Crispy Roast Potatoes (PKP 4.8L & 5.7L)
Roast potatoes are best when they are crispy on the outside and light and fluffy on the inside. Made in the PKP, you get perfect roasties in half the time.
It goes without saying these are best as part of your Sunday roast, but also worth trying with stews and casseroles.
2 tbsp olive or cooking oil
1 tbsp cornflour
1 tsp garlic granules (optional)
Salt and pepper (to taste)
Add the water, put the steamer tray in and place the whole unpeeled potatoes on top.
Put the lid on and close the pressure valve then select the FISH/VEG function and adjust the time to 8 minutes.
Mix together the cornflour, garlic granules (if using), and salt and pepper in a bowl and set aside.
When the program has finished press CANCEL. For this recipe we recommend the QUICK RELEASE method before opening the pressure valve and removing the lid.
Remove the potatoes and steamer tray, then discard the water and dry the inner pot.

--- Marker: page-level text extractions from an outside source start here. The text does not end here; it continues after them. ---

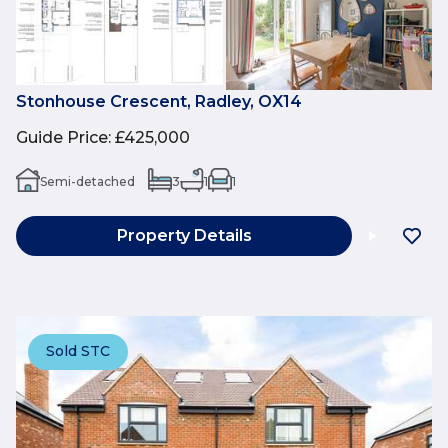
Stonhouse Crescent, Radley, OX14
Guide Price
:
£425,000
Semi-detached
3
1
1
Property Details
Sold STC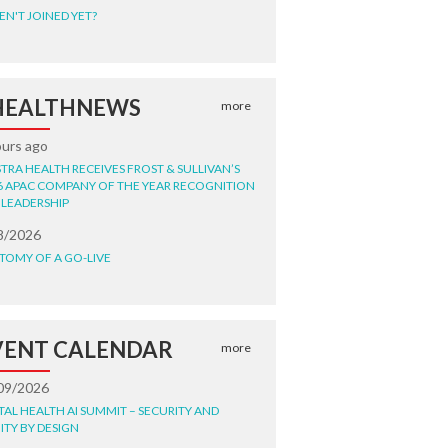
EN'T JOINED YET?
HEALTHNEWS
more
ours ago
STRA HEALTH RECEIVES FROST & SULLIVAN’S
6 APAC COMPANY OF THE YEAR RECOGNITION
 LEADERSHIP
8/2026
TOMY OF A GO-LIVE
VENT CALENDAR
more
09/2026
ITAL HEALTH AI SUMMIT – SECURITY AND
ITY BY DESIGN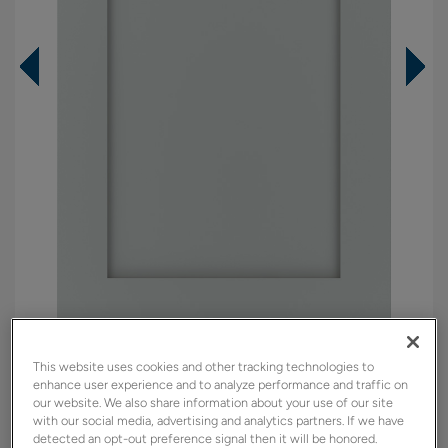
Overlay:
Full, Inset
This website uses cookies and other tracking technologies to
Material:
Maple
enhance user experience and to analyze performance and traffic on
our website. We also share information about your use of our site
Shape:
Square
with our social media, advertising and analytics partners. If we have
detected an opt-out preference signal then it will be honored.
Finish/Color:
North Star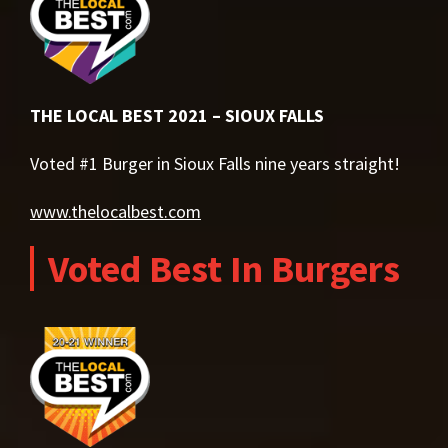
THE LOCAL BEST 2021 – SIOUX FALLS
Voted #1 Burger in Sioux Falls nine years straight!
www.thelocalbest.com
Voted Best In Burgers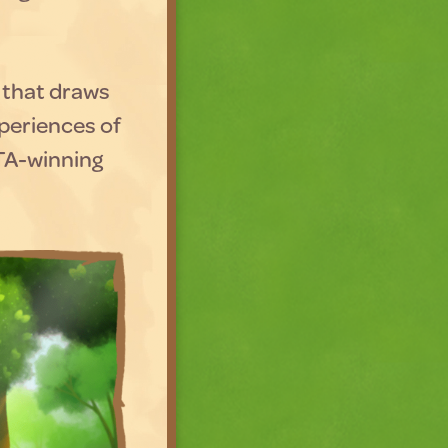
, that draws
periences of
FTA-winning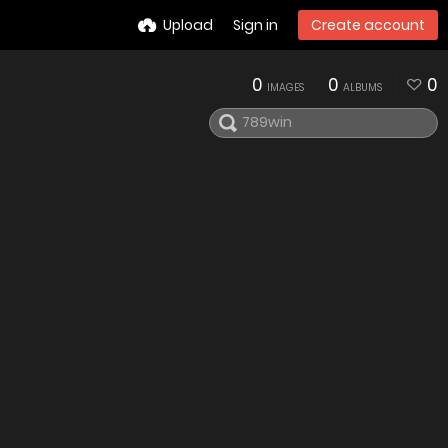
Upload
Sign in
Create account
0
0
0
IMAGES
ALBUMS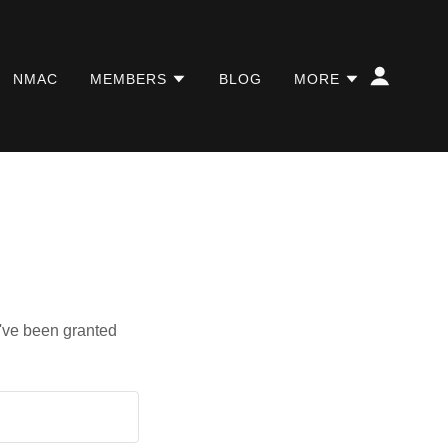
NMAC
MEMBERS
BLOG
MORE
u've been granted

Cut the potatoes in to roastie sized chunks and coat them in the cornflour mixture. If you like your potatoes fluffy around the edges, put them in a colander, shake the colander back and forth a few times to fluff up the outsides.
Select the SAUTE function, add the oil and allow to heat. Add the potatoes, some salt and peppera, and fry on all sides until golden brown, then press CANCEL.